La tente et la lune sont des représentations de la femme. Josué était zélé au point de se faire excessivement humble, selon la grâce des femmes. D. le récompense en en faisant le chef.
7. La dernière partie de la paracha énumère les temps, la multiplication des temps de rapprochement avec D., qui se concrétisent dans l’énumération détaillée de tous les sacrifices obligatoires. L’excès est patent. Le sacrifice apparaît ainsi comme le marqueur même du zèle.
Le verset dit : « Ordonne aux enfants d’Israël et dis leur : Mon sacrifice Mon pain dévoré au feu, qui me sont en odeur agréable, préservez de les approcher en leur temps »[[Bamidbar, 28-2.]].
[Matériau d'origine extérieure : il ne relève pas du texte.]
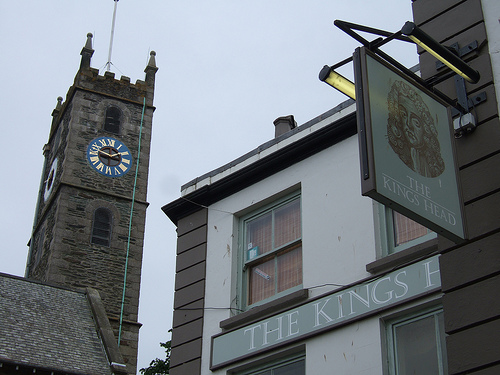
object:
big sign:
[353, 45, 470, 245]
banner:
[210, 250, 440, 369]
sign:
[353, 45, 470, 245]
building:
[158, 6, 495, 374]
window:
[224, 188, 310, 316]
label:
[245, 246, 261, 263]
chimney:
[271, 114, 297, 138]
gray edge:
[179, 61, 421, 198]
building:
[2, 34, 158, 373]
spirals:
[71, 1, 161, 83]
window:
[102, 100, 122, 136]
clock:
[83, 135, 134, 178]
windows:
[226, 180, 450, 375]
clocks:
[42, 135, 132, 204]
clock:
[43, 158, 59, 201]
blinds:
[246, 201, 300, 304]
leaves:
[139, 328, 172, 375]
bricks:
[71, 248, 141, 303]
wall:
[157, 63, 498, 373]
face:
[396, 95, 423, 147]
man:
[385, 82, 445, 176]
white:
[203, 129, 388, 375]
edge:
[157, 180, 189, 373]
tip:
[160, 194, 179, 227]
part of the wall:
[155, 81, 496, 366]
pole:
[102, 1, 125, 77]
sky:
[156, 5, 327, 123]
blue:
[168, 7, 308, 106]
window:
[377, 291, 448, 375]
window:
[375, 201, 438, 262]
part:
[226, 326, 279, 360]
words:
[242, 260, 446, 350]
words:
[380, 171, 459, 227]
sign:
[210, 250, 440, 369]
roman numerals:
[89, 137, 139, 188]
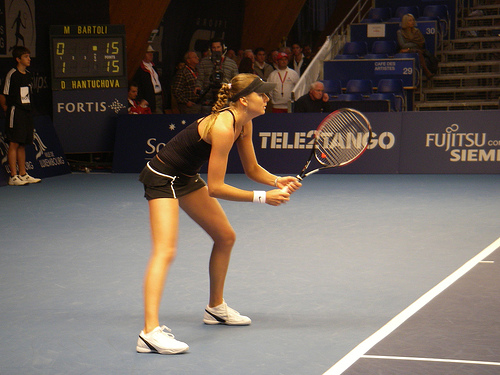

Pour tous les jours, pour le shabbat, pour le début des mois, pour les fêtes, pour chaque jour de fête, et de demi-fête, pour le début de l’année, pour Kippour… Le sacrifice en soi exprime un zèle dans le rapprochement de D., au sens simple où la matérialisation s’exprime par le meurtre de l’animal, et que la violence déchargée là permet l’apaisement et l’expiation. Le paradoxe est que cela doit, si les intentions sont adéquates, participer de l’advenue de l’homme lui-même. Qui passe aussi, au moment de l’apposition des mains, par une identification à la bête.
Et de la même manière que l’on dit de Pinhas qu’il était « fils d’Aaron »[[Bamidbar, 25-10.]], soulignant l’authenticité de son intention, à l’instar d’Aaron qui poursuivait la paix, intention qui fut attestée par l’Alliance de paix qu’il reçut en récompense, de la même manière que la vérité de cet acte est très rare, de la même manière l’authenticité de l’intention au moment du sacrifice, en vue de la paix de l’expiation, est très rare.
Le Midrash Rabba sur Pinhas compare explicitement les deux domaines : « …Il (Pinhas) a procuré expiation aux enfants d’Israël. Mais a-t-il offert un sacrifice pour que soit justifiée le terme « expiation » en cette circonstance ? Le verset veut en fait t’apprendre que celui qui verse le sang des impies est considéré comme s’il avait présenté un sacrifice ».
8. Dans tous ces cas, nous remarquons que la condition du zèle est le témoignage d’une humilité. Pour Pinhas c’est explicite dans le Midrash : « Il M’a révéré et a témoigné de l’humilité à l’égard de Mon Nom ». Au point d’endurer la mort et de perdre la prêtrise. D. s’humilie dans son savoir. Les filles de Tselophad ont eu l’humilité d’attendre les quarante années d’errance dans le désert, pour s’adresser d’abord aux chefs de dix, puis de cinquante, puis de cent, puis de mille, avant d’aller poser leur question devant Eléazar et Moïse. Josué est l’humilité même, dans la réserve de la tente d’étude de son maître. Les sacrifices aussi, pour être agréés, doivent être l’expression de l’humiliation de soi.
Disons que le zèle dont parle la Torah ici est une humilité qui prend une forme excessive, et paradoxale, qui exprime le lien vécu à l’Autre absolu.